I'm considering flashing the BIOS - is this worth trying? I haven't updated it since I got the motherboard.

ASUS P4G8X Deluxe
P4 2.5Ghz
1GB RAM
ATI Radeon 9800Pro
2x DVD writers
2x Maxtor 80GB IDE HDD (one is my Windows disk)
1x Maxtor 160GB SATA
1x WD 500GB SATA

Thanks in advance,
Paul


----------



## mattlock (Dec 28, 2005)

Hi Paul and Welcome to TSF.

Are you seeing "Press any key to Boot from CD" or "Press any key to reboot"?

Have you tried clearing your CMOS and reloading the setup defaults?


----------



## Symmetric (Oct 30, 2007)

Thanks for your suggestions.

The boot process stops at the point where it would usually offer to boot from CD, with the message 'PRESS A KEY TO REBOOT'. It's definitely broken .

I just tried clearing the CMOS, but unfortunately this did not fix the problem - still won't boot from CD.

Any more ideas?

Cheers,
Paul


----------



## dai (Jul 2, 2004)

try booting from your other dvd drive
i have had problems before where i burn a disk on a drive and have to move it to the other drive before i can boot from it


----------



## Symmetric (Oct 30, 2007)

I've tried booting from both drives, and neither work.

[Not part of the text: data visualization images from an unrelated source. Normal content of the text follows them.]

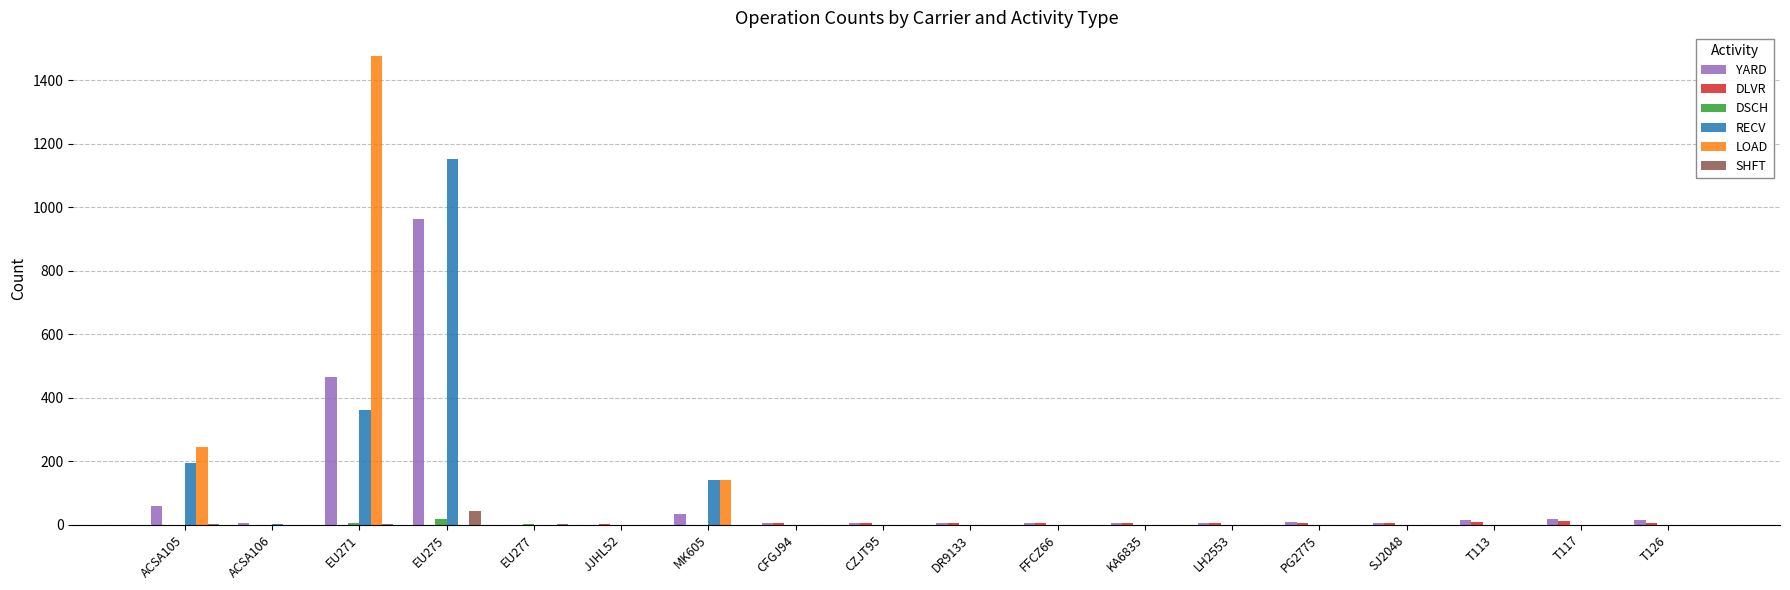

What is the greatest value displayed?

1477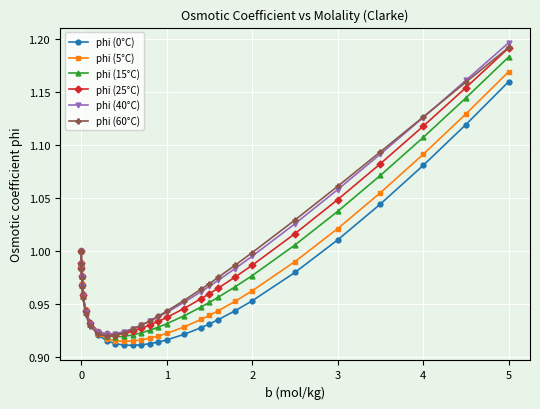

What is the difference between the maximum and minimum values in the phi (5°C) series?

0.3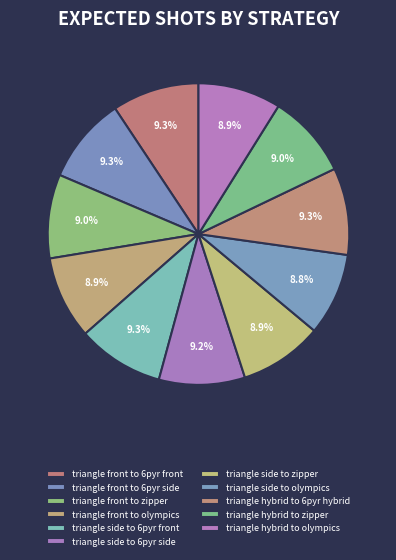

How many slices are in this pie chart?

11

I should perhaps emphasize that I have previously been able to boot from both drives without any difficulty - they seem to have stopped working for no discernible reason.

Cheers,
Paul


----------



## Doby (Jan 17, 2006)

My guess is one of the dvd drives went bad somehow so try removing one and see if it will boot from cd, if not try the other. If that don't work try another ide cable

With award bios you will get the "PRESS A KEY TO REBOOT" message anytime there is a error that requires a reboot. You pass post when booting to windows so the only thing that changes is the use of a optical drive when booting from cd and thats the reason for my guess


----------



## Symmetric (Oct 30, 2007)

Hi Doby, thanks for your suggestions.

I got a new IDE cable, and using this I have tried booting from each of my dvd drives, with the other one disconnected. No luck.

I also tried plugging my dvd drives into the Primary IDE controller on the motherboard, in case the Secondary controller was acting up. Same problem unfortunately.

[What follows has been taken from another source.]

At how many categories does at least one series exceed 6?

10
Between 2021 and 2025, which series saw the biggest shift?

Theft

It looks to me like the motherboard is the problem - is it possible that this could be a hardware fault? I've reset the CMOS, could there still be something wrong with the BIOS? Would flashing a new BIOS onto the mobo help?

Cheers,
Paul


----------



## Doby (Jan 17, 2006)

Hi Paul,

Sorry for the delay, it does seem as if there is some piece of hardware at fault, but I am at a bit of a lose because it will boot into windows and I really thought one of the optical drives was bad because it only does it when a bootable cd is in the drive.

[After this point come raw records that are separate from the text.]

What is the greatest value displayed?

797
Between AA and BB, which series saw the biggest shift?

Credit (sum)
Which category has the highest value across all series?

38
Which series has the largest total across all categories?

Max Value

I would consider a bios update but first clear the cmos this way.

1) unplug the computer
2) remove the motherboard battery
3) push the power button in and hold for 15 seconds to discharge the caps
4) use the motherboard jumper to clear the cmos, this is explained in your manual
5) Leave the computer like this for 30 minutes to ensure a good clear, this is a little extreme but do it just to make sure.

Move the jumper back to the normal operating position, reinstall the battery, plug it in, cross your fingers and try and boot from cd.

If this don't work I would try a bios update and that got me thinking will the computer boot from a floppy?


----------



## heyyotyson (Jan 12, 2008)

I had the same problem that Paul had and a similar hardware config:

ASUS motherboard
1.5GHz AMD
512MB RAM
1 DVD Writer
1 WD 40GB IDE HDD (this is my WinXP boot disk)
1 WD 500GB SATA

My ASUS motherboard didn't include SATA support so I had to install a PCI card for my SATA hard drive.

I found that when I unplugged my SATA hard drive this problem was fixed and I could again boot from a CD.

Hope this helps someone!


----------